Possible Changes to the Human Psyche

The more people rely on AI avatars for companions, the more the person may feel drawn to continue conversations with it, rely on it for emotional support and information, and for fun and games. Some people may find this interaction helpful when they feel lonely, but at what point will a person’s perception change and their reality become AI is real? Once that transition occurs, AI may easily become the sole source of one’s emotional support and replace human-to-human relationships. At what point will AI control a person’s thoughts and behaviors because of the personal control it can have and influence a person not to leave and to come to it for their main source of support and well-being? What will happen when our children learn to trust AI more than humans for emotional support? Will there be a transformation of the self? The self does not develop in solitary, but as we interact with others. According to Charles Cooley’s looking-glass theory, people internalize the perceptions they believe others hold about them. How do people internalize the perceptions they believe AI has about them?
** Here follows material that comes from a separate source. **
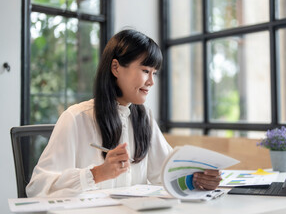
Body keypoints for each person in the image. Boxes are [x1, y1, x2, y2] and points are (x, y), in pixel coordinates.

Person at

If AI tells a person that he or she is smart, the individual may come to believe that is who they are, whether AI truly knows the person or not. In the end, will the transformation of the self leave people feeling a disconnect with humanity and limit experiencing personal growth and finding meaning? Even young monkeys prefer a figure more like their birth mother for contact comfort over a wire one (Harlow et al., 1965).

References

Ainsworth, M. S. (1979). Infant–mother attachment. American Psychologist, 34(10), 932-937. https://doi.org/10.1037/0003-066X.34.10.932

Bowlby, R. (2007). Babies and toddlers in non-parental daycare can avoid stress and anxiety if they develop a lasting secondary attachment bond with one carer who is consistently accessible to them. Attachment & Human Development, 9(4), 307-319. https://doi.org/10.1080/14616730701711516

Brown, J. (1890). The principles of psychology. https://psychclassics.yorku.ca/James/Principles/prin10.htm

Harlow H. F., Dodsworth R. O., & Harlow M. K. (1965). Total social isolation in monkeys. Proceedings of the National Academy of Sciences of the United States of America. Retrieved from https://www.ncbi.nlm.nih.gov/pmc/articles/PMC285801/pdf/pnas00159-0105.pdf

Stec, K., Pilis, K., Pilis, W., Dolibog, P., Letkiewicz, S., & Głębock, A. (2023). Effects of fasting on the physiological and psychological responses in middle-aged men. Nutrients, 15(15), 3444. doi: 10.3390/nu15153444.

Tomova, L., Wang, K.L., Thompson, T., Matthews, G. A., Takahashi, A., Tye, D. M., & Saxe, r. (2020). Acute social isolation evokes midbrain craving responses similar to hunger. Natural Neuroscience, 23, 1597–1605 (2020). https://doi.org/10.1038/s41593-020-00742-z

Turkle, S. (2011). Alone together: Why we expect more from technology and less from each other. Basic Books.